Tuesday, 15 January 2013
Appreciating the here and now
Every so often I am struck by the wonder of a particular moment I am experiencing. It's a kind of, "wow. There is nothing better I could possibly be doing right now" moment. It happened yesterday afternoon....
My son was home from nursery and I was starting to cook dinner. Both children were in the kitchen with me playing happily while I was preparing vegetables and such like. We had the radio on and a song came on that I started singing along to and dancing to. Then I noticed my one-year old daughter dancing and then my son joined in and the three of us were dancing and laughing there in the kitchen together. That's when I had the thought about what a special moment it was and for several reasons.
It wasn't so long ago when the pre-dinner hours were stressful and a little unpleasant if truth be told. I rarely had the luxury of starting to cook a dinner from scratch at that time, as my daughter was often tired, hungry and generally a bit irritable. If I wasn't holding her or sitting on the floor with her, there would be loud crying and it would be a difficult time for both my son and I. So at that moment in the kitchen yesterday, I got a real appreciation for the fact that those trying times are behind us and that the early evenings generally tend to be a lot more relaxed and enjoyable these days.
I also recognised the fact that my son and daughter can now play together more than they've ever been able to before. My daughter loves 'hiding' under the kitchen table. She'll go under the table and shout 'hello' and will then reappear with a big grin on her face. My son, recognising that his sister likes going under the table, now likes to join her under there and pretend it's their little house. That's what they were doing yesterday before the dancing. It's lovely to see them happily playing together and I think back to when she was a little baby and none of that was even possible. Now they can roll a ball to one another, or push a car back and forth....
Finally, there was the thought that any mother gets often enough, of just how wonderful my two children are, how happy they make me and how thankful I am to have these two little people in my life.

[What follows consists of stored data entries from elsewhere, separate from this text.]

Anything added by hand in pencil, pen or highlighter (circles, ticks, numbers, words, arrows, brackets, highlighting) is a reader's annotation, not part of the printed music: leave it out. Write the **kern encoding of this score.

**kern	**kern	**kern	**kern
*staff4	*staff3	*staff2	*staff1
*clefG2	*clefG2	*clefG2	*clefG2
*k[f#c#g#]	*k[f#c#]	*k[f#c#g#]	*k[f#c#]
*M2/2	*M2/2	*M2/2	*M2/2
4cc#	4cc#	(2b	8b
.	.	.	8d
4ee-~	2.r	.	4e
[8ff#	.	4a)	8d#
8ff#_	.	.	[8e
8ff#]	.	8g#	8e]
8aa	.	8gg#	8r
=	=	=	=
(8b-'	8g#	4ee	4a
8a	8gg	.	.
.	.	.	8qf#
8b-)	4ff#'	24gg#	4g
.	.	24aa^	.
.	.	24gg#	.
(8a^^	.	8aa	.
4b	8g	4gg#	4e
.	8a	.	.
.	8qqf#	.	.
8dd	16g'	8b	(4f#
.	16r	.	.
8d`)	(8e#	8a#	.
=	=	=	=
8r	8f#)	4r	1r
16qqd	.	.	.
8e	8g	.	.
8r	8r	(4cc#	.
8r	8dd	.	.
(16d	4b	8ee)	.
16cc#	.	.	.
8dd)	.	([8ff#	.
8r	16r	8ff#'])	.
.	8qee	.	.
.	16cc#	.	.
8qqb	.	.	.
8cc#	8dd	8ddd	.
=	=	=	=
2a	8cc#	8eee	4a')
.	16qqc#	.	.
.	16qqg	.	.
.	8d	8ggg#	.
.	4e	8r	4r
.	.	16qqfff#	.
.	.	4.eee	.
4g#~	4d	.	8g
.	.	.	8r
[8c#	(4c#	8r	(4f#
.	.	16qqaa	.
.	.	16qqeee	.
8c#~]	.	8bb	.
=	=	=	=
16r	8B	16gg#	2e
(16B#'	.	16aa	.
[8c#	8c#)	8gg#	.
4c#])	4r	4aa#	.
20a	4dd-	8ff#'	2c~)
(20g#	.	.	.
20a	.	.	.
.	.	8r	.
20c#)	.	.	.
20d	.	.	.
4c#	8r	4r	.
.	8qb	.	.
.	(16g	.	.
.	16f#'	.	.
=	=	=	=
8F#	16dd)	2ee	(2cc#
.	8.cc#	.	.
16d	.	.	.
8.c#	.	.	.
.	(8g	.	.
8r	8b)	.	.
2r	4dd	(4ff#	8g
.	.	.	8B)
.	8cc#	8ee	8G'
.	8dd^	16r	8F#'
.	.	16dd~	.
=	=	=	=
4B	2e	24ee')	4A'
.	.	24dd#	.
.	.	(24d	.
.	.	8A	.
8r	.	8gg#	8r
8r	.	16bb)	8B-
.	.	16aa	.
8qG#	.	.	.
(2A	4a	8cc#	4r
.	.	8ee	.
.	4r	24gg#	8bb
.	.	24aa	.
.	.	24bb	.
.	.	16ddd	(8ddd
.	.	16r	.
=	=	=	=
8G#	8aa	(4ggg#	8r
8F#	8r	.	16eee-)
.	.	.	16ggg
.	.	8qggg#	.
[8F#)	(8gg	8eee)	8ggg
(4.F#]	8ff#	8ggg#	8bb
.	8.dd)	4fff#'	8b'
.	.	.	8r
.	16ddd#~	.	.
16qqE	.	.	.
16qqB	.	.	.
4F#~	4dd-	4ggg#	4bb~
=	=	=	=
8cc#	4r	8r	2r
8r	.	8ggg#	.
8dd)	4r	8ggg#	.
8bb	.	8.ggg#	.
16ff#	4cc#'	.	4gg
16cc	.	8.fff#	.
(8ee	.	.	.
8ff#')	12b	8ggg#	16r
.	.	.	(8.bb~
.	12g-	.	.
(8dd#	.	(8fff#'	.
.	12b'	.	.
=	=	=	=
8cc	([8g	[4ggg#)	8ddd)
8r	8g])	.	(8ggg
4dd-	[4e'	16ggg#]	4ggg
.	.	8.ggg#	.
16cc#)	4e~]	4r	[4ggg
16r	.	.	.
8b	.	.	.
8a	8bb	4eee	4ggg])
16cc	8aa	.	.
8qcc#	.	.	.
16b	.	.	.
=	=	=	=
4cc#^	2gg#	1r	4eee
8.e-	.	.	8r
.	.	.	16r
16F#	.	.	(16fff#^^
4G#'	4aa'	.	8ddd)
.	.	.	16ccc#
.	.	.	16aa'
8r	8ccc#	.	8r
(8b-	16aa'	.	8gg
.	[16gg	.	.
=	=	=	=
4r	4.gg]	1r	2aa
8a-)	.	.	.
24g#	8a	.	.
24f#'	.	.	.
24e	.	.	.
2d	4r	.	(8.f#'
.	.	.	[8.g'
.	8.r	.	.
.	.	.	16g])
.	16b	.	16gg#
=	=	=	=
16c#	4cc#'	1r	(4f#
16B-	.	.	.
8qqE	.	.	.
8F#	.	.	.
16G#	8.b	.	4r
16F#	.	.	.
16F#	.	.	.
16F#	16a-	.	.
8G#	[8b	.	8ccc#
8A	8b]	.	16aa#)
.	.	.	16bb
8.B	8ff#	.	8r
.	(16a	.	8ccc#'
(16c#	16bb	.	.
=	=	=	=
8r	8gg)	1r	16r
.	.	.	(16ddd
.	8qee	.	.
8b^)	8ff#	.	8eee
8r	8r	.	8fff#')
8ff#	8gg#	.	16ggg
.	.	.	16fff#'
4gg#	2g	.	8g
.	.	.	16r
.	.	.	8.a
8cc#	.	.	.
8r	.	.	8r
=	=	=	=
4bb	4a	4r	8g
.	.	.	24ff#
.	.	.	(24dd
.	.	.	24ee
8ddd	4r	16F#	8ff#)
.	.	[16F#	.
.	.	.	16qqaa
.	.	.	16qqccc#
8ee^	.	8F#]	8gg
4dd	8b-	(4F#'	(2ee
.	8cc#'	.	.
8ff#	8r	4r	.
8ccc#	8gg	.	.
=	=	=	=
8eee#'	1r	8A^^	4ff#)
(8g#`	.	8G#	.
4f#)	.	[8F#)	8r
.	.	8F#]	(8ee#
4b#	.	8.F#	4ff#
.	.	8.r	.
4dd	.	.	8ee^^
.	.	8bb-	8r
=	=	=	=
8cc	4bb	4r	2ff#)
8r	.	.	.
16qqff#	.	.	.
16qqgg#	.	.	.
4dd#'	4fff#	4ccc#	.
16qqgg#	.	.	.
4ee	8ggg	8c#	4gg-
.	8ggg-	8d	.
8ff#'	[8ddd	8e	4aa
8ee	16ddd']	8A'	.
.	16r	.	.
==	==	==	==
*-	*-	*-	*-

All in all, I was reminded of how important it is to stop and think about the here and now and be as grateful for the good times, as we are challenged by the difficult times. Some days it feels like a mission to make it from breakfast to bedtime, keeping everything together and we tend to focus on what needs to be done next or even wishing away the hours on a bad day. We shouldn't need anything special to happen to make us appreciate the here and now but sometimes we simply forget to look at what's right there in front of us.
When things go well, we often don't even stop to consider them and it's the frustating times that get most of our attention and energy. If we tried to make ourselves look at the here and now, as an outsider might, we'd probably surprise ourselves at just how well things go most of the time. Next time you're doing something, try to resist thinking about what you have to do next or how long is it til their bedtime. Look at what's happening in front of you, be aware and see what you might have otherwise been missing.